The high rpc_time is the issue.

| username: cassblanca | Original post link

The communication delay between nodes is relatively high. The higher the value of RPC Time, the greater the communication delay between nodes, which may affect the query response time and performance.

| username: redgame | Original post link

Index issues, statistics issues

| username: h5n1 | Original post link

  1. Concurrency: OFF Check the relevant parameter settings: show variables like ‘%concurrency%’;
  2. Check if mysql.opt_rule_blacklist has any content. Add this hint to the SQL /*+ LIMIT_TO_COP() */ and try again.
  3. Reanalyze the table statistics.
| username: 大飞飞呀 | Original post link

I found the main problem is that a certain cop_task is obviously timing out.
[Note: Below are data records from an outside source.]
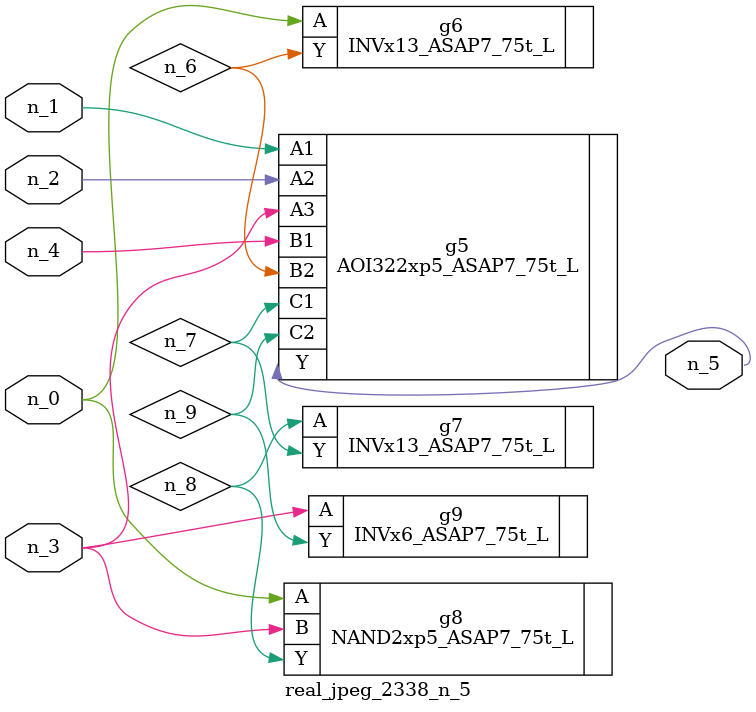
<source format=v>
module real_jpeg_2338_n_5 (n_4, n_0, n_1, n_2, n_3, n_5);

input n_4;
input n_0;
input n_1;
input n_2;
input n_3;

output n_5;

wire n_8;
wire n_6;
wire n_7;
wire n_9;

INVx13_ASAP7_75t_L g6 ( 
.A(n_0),
.Y(n_6)
);

NAND2xp5_ASAP7_75t_L g8 ( 
.A(n_0),
.B(n_3),
.Y(n_8)
);

AOI322xp5_ASAP7_75t_L g5 ( 
.A1(n_1),
.A2(n_2),
.A3(n_3),
.B1(n_4),
.B2(n_6),
.C1(n_7),
.C2(n_9),
.Y(n_5)
);

INVx6_ASAP7_75t_L g9 ( 
.A(n_3),
.Y(n_9)
);

INVx13_ASAP7_75t_L g7 ( 
.A(n_8),
.Y(n_7)
);


endmodule
</source>
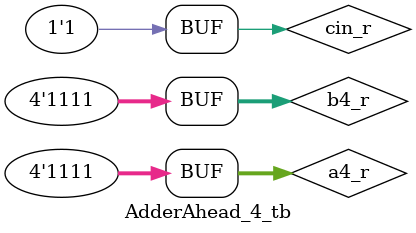
<source format=v>
module AdderAhead_4 (
    input [3:0] a4_i,
    input [3:0] b4_i,
    input cin_i,
    output [3:0] sum_o,
    output cout_o,
    output g4_o,
    output p4_o
);
    wire [3:0] g_w;
    wire [3:0] p_w;
    wire [3:0] cout_w;
    assign cout_o = cout_w[3];

    AdderAhead_1 AA0 (
        .a_i  (a4_i[0]),
        .b_i  (b4_i[0]),
        .cin_i(cin_i),
        .sum_o(sum_o[0]),
        .g1_o (g_w[0]),
        .p1_o (p_w[0])
    );
    AdderAhead_1 AA1 (
        .a_i  (a4_i[1]),
        .b_i  (b4_i[1]),
        .cin_i(cout_w[0]),
        .sum_o(sum_o[1]),
        .g1_o (g_w[1]),
        .p1_o (p_w[1])
    );
    AdderAhead_1 AA2 (
        .a_i  (a4_i[2]),
        .b_i  (b4_i[2]),
        .cin_i(cout_w[1]),
        .sum_o(sum_o[2]),
        .g1_o (g_w[2]),
        .p1_o (p_w[2])
    );
    AdderAhead_1 AA3 (
        .a_i  (a4_i[3]),
        .b_i  (b4_i[3]),
        .cin_i(cout_w[2]),
        .sum_o(sum_o[3]),
        .g1_o (g_w[3]),
        .p1_o (p_w[3])
    );

    AdderAheadCarry AAC (
        .g_i(g_w[3:0]),
        .p_i(p_w[3:0]),
        .cin_i(cin_i),
        .cout_o(cout_w[3:0]),
        .g4_o(g4_o),
        .p4_o(p4_o)
    );
endmodule



module AdderAhead_4_tb;
    reg [3:0] a4_r;
    reg [3:0] b4_r;
    reg cin_r;
    wire [3:0] sum_w;
    wire cout_w;
    wire g4_w;
    wire p4_w;

    AdderAhead_4 uut (
        .a4_i  (a4_r),
        .b4_i  (b4_r),
        .cin_i (cin_r),
        .sum_o (sum_w),
        .cout_o(cout_w),
        .g4_o  (g4_w),
        .p4_o  (p4_w)
    );

    initial begin
        #10 begin  // 0000+0000+0=0_0000
            a4_r  = 4'b0000;
            b4_r  = 4'b0000;
            cin_r = 1'b0;
        end

        #10 begin  // 0010+0011=0101
            a4_r  = 4'b0010;
            b4_r  = 4'b0011;
            cin_r = 1'b0;
        end

        #10 begin  // 1001+0110+0=0_1111
            a4_r  = 4'b1001;
            b4_r  = 4'b0110;
            cin_r = 1'b0;
        end

        #10 begin  // 1111+1111+1=1_1111
            a4_r  = 4'b1111;
            b4_r  = 4'b1111;
            cin_r = 1'b1;
        end

        #10 begin
        end
    end

    initial begin
        $dumpfile("wave.vcd");
        $dumpvars;
    end
endmodule

</source>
How can this be resolved?

| username: h5n1 | Original post link

Is this stably reproducible?

| username: tidb菜鸟一只 | Original post link

The main reason for cop_task being slow is due to TiKV. First, check the load on the TiKV nodes to see if any nodes have significantly higher loads.

| username: tidb狂热爱好者 | Original post link

“cop_task being slow is mainly due to TiKV. First, check the load on the TiKV nodes to see if any nodes have significantly higher loads.”

“Little rookie, your technical skills are clearly very high. You hit the nail on the head with one sentence.”

| username: 大飞飞呀 | Original post link

Unstable, the issue is instability, it happens occasionally.

| username: 大飞飞呀 | Original post link

Can you see which TiKV has a higher load through the execution plan?

| username: h5n1 | Original post link

Not all SQL statements are affected when it happens, right?

| username: tidb菜鸟一只 | Original post link

Check the load situation of each TiKV node in Grafana during the corresponding time period. If it happens occasionally, it could also be a hotspot issue.

| username: 大飞飞呀 | Original post link

How to solve hotspot issues?

| username: zhanggame1 | Original post link

Walking the index shouldn’t be this slow. First, check if the cluster has any performance issues, such as high IO at times, CPU, and memory status. You can analyze this through monitoring.

| username: ealam_小羽 | Original post link

I encountered a similar issue before, where full table scans or slow queries on other tables caused instability and long wait times for queries that normally use indexes. I later asked an expert from PingCAP, and they mentioned that in versions prior to 7, resources would still affect each other. Version 7 introduced some optimizations for resource isolation.